▶ What you need to do: What you produce should be the lines from the line containing "agosto 2025" through the last line below, both ends included, reproduced exactly and without pictures.

▶ Data provided:
*** Block opens ***

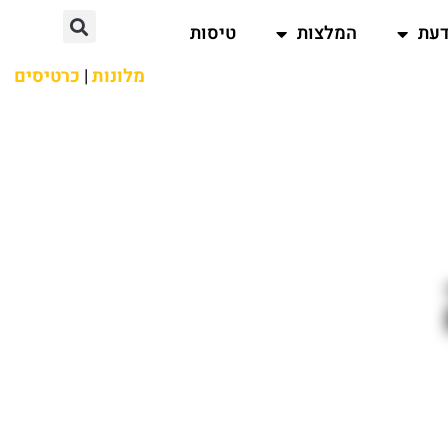
דעת
המלצות
טיסות
מלונות
|
כרטיסים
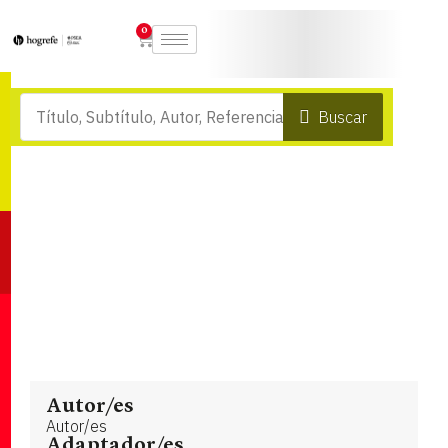
0
Buscar
Autor/es
Autor/es
Adaptador/es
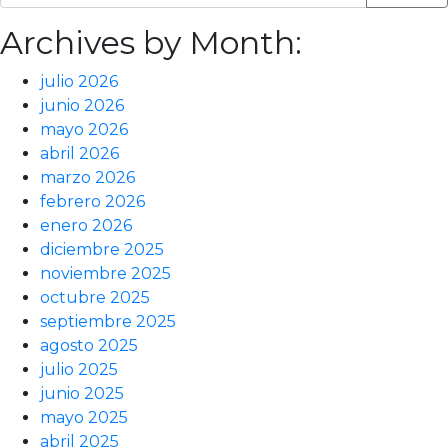
Archives by Month:
julio 2026
junio 2026
mayo 2026
abril 2026
marzo 2026
febrero 2026
enero 2026
diciembre 2025
noviembre 2025
octubre 2025
septiembre 2025
agosto 2025
julio 2025
junio 2025
mayo 2025
abril 2025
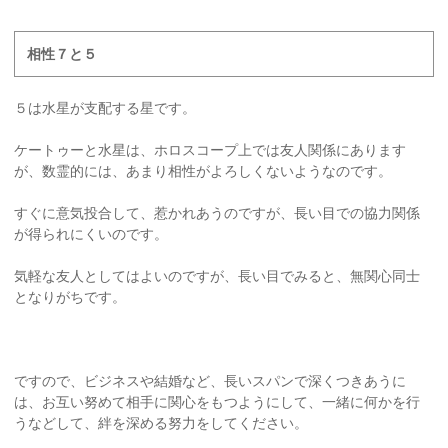
相性７と５
５は水星が支配する星です。
ケートゥーと水星は、ホロスコープ上では友人関係にあります
が、数霊的には、あまり相性がよろしくないようなのです。
すぐに意気投合して、惹かれあうのですが、長い目での協力関係
が得られにくいのです。
気軽な友人としてはよいのですが、長い目でみると、無関心同士
となりがちです。
ですので、ビジネスや結婚など、長いスパンで深くつきあうに
は、お互い努めて相手に関心をもつようにして、一緒に何かを行
うなどして、絆を深める努力をしてください。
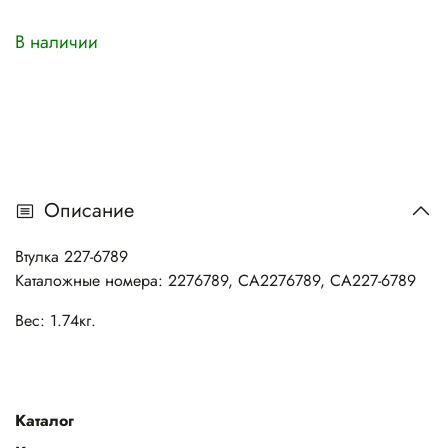
В наличии
Описание
Втулка 227-6789
Каталожные номера: 2276789, CA2276789, CA227-6789
Вес: 1.74кг.
Каталог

*** Block closes ***

▶ Result of the exercise:
agosto 2025
julio 2025
junio 2025
mayo 2025
abril 2025
相性７と５
５は水星が支配する星です。
ケートゥーと水星は、ホロスコープ上では友人関係にあります
が、数霊的には、あまり相性がよろしくないようなのです。
すぐに意気投合して、惹かれあうのですが、長い目での協力関係
が得られにくいのです。
気軽な友人としてはよいのですが、長い目でみると、無関心同士
となりがちです。
ですので、ビジネスや結婚など、長いスパンで深くつきあうに
は、お互い努めて相手に関心をもつようにして、一緒に何かを行
うなどして、絆を深める努力をしてください。
В наличии
Описание
Втулка 227-6789
Каталожные номера: 2276789, CA2276789, CA227-6789
Вес: 1.74кг.
Каталог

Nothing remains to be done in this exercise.